Walker and I exchange a look. “What’s this secret appointment?” I ask.
He grins. “It’s a gift for Clara. You don’t need to worry—I’m not bringing it to her. I’m saving it for when she’s back with us.”
Well, that’s good. “If you think you’re ready…”
“Trust me, I’m more than ready. Now, tell me about every moment Clara was in your sight this week. You’ve got to tide me over until I get my chance to see her.”
“And that’s my cue to leave,” Emma says. “I’ll heat some food. If you guys are staying?”
Walker looks at me, and after a moment, I nod.
This may not feel like it’s helping, but it is. We need Jansen. Jansen needs this.

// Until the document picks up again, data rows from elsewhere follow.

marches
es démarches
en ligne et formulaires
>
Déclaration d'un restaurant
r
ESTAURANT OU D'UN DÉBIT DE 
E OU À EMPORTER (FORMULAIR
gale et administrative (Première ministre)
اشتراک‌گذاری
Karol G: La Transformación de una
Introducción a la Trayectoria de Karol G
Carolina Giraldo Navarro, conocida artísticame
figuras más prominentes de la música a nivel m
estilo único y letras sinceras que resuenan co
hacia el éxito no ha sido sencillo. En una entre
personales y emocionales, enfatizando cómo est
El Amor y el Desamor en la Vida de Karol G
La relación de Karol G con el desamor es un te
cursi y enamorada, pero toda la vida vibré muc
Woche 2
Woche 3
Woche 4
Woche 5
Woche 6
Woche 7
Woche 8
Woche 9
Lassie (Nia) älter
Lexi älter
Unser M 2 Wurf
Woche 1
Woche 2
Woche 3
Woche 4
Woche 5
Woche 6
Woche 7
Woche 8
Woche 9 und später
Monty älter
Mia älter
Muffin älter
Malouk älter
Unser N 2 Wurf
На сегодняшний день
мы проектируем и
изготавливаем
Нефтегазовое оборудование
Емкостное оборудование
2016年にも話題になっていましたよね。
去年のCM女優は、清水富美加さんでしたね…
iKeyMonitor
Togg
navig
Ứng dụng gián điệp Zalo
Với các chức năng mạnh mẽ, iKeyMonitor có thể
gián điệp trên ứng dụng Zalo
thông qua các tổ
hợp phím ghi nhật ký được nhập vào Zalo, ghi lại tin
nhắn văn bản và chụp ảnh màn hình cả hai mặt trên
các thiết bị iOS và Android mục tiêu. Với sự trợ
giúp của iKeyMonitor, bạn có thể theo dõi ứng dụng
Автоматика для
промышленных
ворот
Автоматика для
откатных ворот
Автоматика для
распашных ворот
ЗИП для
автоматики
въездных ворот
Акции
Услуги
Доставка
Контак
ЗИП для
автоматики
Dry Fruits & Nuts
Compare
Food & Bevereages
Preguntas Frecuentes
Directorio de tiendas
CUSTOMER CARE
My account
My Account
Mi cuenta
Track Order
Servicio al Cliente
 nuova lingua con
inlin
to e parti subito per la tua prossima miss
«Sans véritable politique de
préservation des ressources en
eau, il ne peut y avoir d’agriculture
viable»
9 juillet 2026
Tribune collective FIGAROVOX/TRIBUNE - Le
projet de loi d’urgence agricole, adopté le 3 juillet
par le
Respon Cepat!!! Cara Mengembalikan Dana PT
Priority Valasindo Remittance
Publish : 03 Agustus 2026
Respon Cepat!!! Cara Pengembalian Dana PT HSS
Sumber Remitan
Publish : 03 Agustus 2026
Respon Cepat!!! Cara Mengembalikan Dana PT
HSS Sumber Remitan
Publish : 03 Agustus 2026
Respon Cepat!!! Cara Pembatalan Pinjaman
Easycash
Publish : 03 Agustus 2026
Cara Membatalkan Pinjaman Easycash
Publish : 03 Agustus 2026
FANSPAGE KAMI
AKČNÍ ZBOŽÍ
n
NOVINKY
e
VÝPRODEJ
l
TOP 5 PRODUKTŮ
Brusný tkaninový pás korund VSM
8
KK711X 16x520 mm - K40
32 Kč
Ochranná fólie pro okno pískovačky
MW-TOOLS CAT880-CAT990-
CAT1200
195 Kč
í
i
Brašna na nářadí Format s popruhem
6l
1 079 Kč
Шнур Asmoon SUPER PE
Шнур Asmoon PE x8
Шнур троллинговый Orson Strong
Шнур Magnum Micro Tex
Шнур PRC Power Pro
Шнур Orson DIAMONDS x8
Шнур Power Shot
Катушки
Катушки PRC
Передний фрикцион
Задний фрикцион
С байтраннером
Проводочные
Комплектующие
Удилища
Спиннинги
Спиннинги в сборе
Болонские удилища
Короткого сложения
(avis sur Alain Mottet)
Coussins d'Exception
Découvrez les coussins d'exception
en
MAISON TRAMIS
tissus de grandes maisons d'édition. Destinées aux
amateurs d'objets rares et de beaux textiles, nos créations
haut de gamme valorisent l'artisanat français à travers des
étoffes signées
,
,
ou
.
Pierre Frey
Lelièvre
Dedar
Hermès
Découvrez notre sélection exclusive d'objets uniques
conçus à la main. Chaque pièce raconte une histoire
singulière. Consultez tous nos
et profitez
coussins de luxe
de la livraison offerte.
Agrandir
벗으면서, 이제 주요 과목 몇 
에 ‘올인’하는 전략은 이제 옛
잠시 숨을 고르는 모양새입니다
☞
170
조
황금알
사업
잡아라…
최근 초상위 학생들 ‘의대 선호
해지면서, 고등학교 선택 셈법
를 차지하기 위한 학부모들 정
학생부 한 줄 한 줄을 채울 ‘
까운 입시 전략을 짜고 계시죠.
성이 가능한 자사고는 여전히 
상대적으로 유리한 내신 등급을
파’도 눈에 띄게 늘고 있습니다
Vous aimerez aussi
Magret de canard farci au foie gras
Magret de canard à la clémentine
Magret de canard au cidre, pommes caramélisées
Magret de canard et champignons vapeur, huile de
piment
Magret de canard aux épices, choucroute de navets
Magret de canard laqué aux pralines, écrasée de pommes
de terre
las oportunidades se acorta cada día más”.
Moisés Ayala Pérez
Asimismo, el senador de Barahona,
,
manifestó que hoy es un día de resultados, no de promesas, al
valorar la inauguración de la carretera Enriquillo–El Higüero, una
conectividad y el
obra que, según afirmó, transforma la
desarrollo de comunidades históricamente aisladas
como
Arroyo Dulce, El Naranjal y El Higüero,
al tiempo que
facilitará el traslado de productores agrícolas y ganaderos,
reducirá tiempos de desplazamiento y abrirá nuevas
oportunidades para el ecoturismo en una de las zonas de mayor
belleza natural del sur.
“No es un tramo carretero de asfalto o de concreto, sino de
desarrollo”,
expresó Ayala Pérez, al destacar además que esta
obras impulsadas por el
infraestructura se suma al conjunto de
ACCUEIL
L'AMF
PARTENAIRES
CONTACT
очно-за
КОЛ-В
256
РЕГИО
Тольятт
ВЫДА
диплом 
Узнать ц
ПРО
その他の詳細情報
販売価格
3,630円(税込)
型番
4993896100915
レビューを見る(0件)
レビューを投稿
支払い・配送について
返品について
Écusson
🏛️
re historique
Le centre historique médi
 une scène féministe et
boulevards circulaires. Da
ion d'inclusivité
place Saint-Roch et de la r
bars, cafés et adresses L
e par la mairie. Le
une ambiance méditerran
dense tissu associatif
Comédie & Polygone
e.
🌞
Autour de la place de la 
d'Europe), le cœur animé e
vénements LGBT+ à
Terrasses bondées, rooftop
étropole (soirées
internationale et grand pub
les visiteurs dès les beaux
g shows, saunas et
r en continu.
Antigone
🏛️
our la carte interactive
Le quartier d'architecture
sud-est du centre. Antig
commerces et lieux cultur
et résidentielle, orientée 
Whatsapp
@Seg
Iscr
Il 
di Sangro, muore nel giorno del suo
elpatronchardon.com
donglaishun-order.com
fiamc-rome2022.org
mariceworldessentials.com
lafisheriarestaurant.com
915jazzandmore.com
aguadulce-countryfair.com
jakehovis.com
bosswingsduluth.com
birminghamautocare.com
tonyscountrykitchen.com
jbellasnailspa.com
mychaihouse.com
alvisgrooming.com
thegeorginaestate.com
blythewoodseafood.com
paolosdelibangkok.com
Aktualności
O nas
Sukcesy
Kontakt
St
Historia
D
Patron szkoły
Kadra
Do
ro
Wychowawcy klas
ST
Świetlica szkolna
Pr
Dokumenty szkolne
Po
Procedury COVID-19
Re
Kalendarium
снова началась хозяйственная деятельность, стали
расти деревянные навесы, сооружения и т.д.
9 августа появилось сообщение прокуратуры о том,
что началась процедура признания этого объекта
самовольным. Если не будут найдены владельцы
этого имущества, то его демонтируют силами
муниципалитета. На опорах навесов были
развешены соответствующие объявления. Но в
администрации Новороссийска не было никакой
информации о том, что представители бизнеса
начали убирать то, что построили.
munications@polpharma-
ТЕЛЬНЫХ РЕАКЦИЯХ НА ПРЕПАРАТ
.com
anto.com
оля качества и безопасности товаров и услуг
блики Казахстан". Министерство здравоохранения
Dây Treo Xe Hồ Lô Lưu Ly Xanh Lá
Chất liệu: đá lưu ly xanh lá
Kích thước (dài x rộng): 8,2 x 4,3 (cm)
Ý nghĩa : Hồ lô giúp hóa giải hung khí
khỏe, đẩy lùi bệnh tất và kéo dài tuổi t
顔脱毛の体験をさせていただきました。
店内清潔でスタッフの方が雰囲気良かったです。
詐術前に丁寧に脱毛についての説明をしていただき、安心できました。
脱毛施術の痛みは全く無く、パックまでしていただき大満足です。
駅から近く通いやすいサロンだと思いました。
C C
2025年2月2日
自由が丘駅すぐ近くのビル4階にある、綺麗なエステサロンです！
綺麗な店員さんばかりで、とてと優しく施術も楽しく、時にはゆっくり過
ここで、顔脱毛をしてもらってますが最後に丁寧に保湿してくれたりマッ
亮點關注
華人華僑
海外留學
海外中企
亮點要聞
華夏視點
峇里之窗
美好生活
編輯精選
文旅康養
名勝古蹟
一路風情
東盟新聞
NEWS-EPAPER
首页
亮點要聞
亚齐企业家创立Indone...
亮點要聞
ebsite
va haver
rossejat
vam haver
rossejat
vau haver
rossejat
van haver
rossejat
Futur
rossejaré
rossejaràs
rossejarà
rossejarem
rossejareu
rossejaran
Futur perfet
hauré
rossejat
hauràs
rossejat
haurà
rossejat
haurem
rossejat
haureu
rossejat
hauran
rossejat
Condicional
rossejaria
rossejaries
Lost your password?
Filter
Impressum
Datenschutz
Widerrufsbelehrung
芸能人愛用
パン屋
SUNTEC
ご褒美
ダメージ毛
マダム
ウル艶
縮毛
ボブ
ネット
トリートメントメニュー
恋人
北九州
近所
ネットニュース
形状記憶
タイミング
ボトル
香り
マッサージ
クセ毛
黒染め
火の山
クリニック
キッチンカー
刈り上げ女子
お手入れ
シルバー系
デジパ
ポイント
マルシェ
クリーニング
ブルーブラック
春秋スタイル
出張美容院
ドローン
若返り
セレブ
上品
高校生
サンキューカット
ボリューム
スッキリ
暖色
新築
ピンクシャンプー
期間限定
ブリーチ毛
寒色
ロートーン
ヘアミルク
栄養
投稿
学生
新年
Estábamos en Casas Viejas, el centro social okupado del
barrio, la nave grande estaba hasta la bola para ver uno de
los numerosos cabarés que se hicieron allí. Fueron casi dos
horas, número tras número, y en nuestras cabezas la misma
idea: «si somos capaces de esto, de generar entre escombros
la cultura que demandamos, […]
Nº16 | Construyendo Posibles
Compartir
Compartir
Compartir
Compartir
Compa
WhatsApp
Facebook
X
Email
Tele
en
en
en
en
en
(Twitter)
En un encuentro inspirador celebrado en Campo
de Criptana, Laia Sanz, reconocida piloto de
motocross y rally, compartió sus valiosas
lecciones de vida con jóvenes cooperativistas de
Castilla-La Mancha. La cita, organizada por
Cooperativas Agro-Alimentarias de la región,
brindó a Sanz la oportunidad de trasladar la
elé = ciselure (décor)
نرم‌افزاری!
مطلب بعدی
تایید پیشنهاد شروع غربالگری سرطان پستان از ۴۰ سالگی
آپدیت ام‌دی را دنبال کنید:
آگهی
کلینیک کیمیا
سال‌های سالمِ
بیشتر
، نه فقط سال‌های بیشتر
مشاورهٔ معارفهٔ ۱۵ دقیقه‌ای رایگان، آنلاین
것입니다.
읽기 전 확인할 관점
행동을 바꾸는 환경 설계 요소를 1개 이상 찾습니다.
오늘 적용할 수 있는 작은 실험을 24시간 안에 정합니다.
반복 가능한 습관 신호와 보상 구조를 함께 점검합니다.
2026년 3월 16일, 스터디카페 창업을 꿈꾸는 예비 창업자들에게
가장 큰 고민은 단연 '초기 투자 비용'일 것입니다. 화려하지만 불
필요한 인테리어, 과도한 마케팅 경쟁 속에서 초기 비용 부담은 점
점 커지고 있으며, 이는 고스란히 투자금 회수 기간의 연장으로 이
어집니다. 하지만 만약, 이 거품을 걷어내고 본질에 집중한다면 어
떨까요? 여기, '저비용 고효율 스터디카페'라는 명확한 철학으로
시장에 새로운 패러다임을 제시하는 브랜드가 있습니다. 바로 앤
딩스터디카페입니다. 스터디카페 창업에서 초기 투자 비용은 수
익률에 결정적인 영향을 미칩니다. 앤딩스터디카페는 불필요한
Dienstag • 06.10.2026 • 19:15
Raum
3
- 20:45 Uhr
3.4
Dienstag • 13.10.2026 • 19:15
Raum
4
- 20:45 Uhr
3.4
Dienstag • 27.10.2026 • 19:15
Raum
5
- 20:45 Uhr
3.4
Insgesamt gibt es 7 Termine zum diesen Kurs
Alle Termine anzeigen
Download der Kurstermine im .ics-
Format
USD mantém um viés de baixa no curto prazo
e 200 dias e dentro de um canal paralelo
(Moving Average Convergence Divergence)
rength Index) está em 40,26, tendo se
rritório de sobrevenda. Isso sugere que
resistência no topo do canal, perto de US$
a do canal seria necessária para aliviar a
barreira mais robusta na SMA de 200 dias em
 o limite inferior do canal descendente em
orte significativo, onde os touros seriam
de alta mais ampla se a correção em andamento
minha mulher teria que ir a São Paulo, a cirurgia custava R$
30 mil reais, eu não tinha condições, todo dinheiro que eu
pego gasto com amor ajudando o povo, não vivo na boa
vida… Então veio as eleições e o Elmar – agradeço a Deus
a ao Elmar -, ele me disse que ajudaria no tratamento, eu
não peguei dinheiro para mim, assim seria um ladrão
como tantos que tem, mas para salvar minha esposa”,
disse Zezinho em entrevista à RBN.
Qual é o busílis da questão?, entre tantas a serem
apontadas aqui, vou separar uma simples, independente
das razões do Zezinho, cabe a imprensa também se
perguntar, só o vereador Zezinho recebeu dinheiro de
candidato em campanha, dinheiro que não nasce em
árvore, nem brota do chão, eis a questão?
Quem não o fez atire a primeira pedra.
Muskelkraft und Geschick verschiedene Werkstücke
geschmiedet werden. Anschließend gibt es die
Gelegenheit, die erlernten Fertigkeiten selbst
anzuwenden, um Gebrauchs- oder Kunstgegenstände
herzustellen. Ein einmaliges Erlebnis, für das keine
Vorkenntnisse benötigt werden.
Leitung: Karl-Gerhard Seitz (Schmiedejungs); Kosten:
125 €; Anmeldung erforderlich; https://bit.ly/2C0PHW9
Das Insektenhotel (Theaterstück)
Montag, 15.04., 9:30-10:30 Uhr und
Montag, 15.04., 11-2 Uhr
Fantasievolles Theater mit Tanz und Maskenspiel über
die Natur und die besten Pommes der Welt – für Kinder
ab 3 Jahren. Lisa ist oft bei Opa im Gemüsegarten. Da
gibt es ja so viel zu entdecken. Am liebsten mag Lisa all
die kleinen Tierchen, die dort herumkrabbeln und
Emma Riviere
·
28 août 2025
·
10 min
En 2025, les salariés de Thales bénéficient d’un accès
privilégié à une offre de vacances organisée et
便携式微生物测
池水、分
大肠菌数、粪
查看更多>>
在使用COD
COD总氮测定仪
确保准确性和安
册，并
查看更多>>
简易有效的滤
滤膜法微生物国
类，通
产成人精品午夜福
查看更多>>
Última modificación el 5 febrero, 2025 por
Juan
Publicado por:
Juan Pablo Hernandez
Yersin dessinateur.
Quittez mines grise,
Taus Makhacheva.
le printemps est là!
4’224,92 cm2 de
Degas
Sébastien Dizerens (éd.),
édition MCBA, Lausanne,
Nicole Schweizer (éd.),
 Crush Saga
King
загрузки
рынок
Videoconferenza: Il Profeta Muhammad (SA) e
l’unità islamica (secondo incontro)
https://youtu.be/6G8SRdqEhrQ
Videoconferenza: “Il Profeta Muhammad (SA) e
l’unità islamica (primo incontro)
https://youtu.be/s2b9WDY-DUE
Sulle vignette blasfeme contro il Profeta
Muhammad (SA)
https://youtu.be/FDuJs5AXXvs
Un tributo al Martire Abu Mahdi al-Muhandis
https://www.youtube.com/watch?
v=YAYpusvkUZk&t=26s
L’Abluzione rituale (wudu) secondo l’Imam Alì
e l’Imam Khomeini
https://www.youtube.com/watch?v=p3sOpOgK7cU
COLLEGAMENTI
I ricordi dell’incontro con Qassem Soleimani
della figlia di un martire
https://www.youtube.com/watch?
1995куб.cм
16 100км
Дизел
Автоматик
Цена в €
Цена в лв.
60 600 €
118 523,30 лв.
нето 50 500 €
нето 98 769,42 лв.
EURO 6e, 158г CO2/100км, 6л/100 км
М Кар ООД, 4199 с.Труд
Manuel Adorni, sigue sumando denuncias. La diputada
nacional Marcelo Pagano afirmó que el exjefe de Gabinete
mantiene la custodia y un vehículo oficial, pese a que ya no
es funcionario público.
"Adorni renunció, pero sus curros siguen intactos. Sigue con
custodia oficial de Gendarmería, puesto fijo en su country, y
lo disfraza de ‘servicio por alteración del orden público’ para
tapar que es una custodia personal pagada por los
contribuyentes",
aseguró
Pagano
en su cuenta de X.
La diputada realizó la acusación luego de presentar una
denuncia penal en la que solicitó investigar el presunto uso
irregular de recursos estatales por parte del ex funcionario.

And as the night wears on, all of us agreeing to watch a spy thriller in honor of Clara and our nebulous plan, it’s clear that maybe I needed a night off as well.
Chapter 20
Clara
As the weeks go by, there’s a hole growing in my chest. It’s getting bigger, and it’s all I can do to keep myself from breaking apart into tiny, angry piles of longing.
I’ve seen Walker and RJ every time I’m on campus, but when they approach, I have to call them off, the guards suspicious of their proximity. If it weren’t for Trips beside me on Tuesdays and Thursdays, I’d have already crumbled.
A week after Trips was let out, Falk lets Trips receive a drop, and the jolt of jealousy eats at me like a maggot on a rotting steak.
I want that drop. I want to feel the electric touch of one of my loves, even if it’s just for a moment. One minute that I can hold on to as I dive deeper into the dungeon of Trips’ childhood home.
It’s hell. I might be free to wander, but in exchange, Trips’ dad has been calling me more often to eat with him, or to havecoffee, or to tour the art gallery. That one burned as he set up a little table across from the Rubens and insisted we drink tea—neither one of us touched the cups—while he continued his effort to ‘get to know my new daughter-in-law.’
It’s a joke. He’s digging for dirt on me. On the guys. And every time, I let drop the tiniest morsels about our weaknesses. Like how Jansen needs to live life on the edge to feel alive. Or how Walker has to feel superior to feel secure. Or the way RJ can get so lost in his work that he loses track of everything else.
Breadcrumbs.
I hate it.
But it’s necessary.
I’m never going to get this monster to like me. That ship has sailed. Instead, I’ve got to play the part of a girl who thinks she knows what she’s doing but is in over her head.